**READING TEXT**
13 Feb TERUMAH: IN A DARK EXILE, WHISPERING TREES – A FATHER PLANTS SAPLINGS 210 YEARS EARLY, OFFERING SOLACE TO HIS CHILDREN
The Smuggler
Tony comes up to
the Mexican border
on his bicycle. He’s
got two large bags
over his shoulders.
Joe, the border guard,
stops him and says,
“What’s in the bags?”
“Sand,” answers Tony.
Joe says, “We’ll just see about that. Get off
the bike.” Joe takes the bags and rips them
apart; he empties them out and finds nothing
in them but sand. He detains Tony overnight
and has the sand analyzed, only to discover
that there is nothing but pure sand in the bags.
Joe releases Tony, puts the sand into new
bags, hefts them onto the man’s shoulders,
and lets him cross the border.
The next day, the same thing happens. Joe
asks, “What have you got?”
“Sand,” says Tony.
Joe does his thorough examination and
discovers that the bags contain nothing but
sand. He gives the sand back to Tony, and
Tony crosses the border on his bicycle.
This sequence of events is repeated every
day for three years. Then Joe runs across
Tony one day in a cantina in Mexico.
“Hey, buddy,” says Joe, “I retired. I know
you are smuggling something. It’s driving me
crazy. It’s all I think about … I can’t sleep.
Just between you and me, what are you
smuggling?”
Tony sips his beer and says, “bicycles.”
Cedar Trees
One of the most employed materials in the
building of the Mishkan—discussed in this
week’s parsha, Terumah—was cedarwood
(“atzei shitim.”) Much of the structure and
many of the vessels of the Mishkan were
fashioned from cedar.
Says Rashi, quoting the Midrash:
How did the Bnei Yisrael obtain [cedar
wood for the construction of the Sanctuary]
in the desert? Rabbi Tanchuma explained:
Our father Yaakov foresaw with his holy
spirit that Israel was destined to build a
Sanctuary in the desert; so he brought cedars
to Mitzrayim and planted them [there], and
instructed his children to take them along
when they left Mitzrayim.
This seems strange. Why carry trees from
the Holy Land to plant in Mitzrayim for use
in a building to be constructed centuries later?

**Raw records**
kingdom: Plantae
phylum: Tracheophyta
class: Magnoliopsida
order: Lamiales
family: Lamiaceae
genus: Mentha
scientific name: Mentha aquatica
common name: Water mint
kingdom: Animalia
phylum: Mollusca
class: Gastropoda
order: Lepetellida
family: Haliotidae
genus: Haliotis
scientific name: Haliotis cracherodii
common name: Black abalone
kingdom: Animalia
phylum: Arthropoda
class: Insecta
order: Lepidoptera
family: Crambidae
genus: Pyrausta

**WORK INSTRUCTIONS**
• 1. Answer these questions from the Terumah article.
(a) What does Tony tell the border guard is in his bags?
(b) For how long does the same thing happen at the border?
(c) According to the Midrash that Rashi quotes, where did Yaakov plant the cedars?
• 2. Write out the part of the Terumah article that opens with the words containing "This sequence of" and closes with "I can’t sleep.".
You won't need the items for anything here.

**ANSWERS PROVIDED**
• 1.
(a) Sand.
(b) Every day for three years.
(c) In Mitzrayim.

• 2.
This sequence of events is repeated every
day for three years. Then Joe runs across
Tony one day in a cantina in Mexico.
“Hey, buddy,” says Joe, “I retired. I know
you are smuggling something. It’s driving me
crazy. It’s all I think about … I can’t sleep.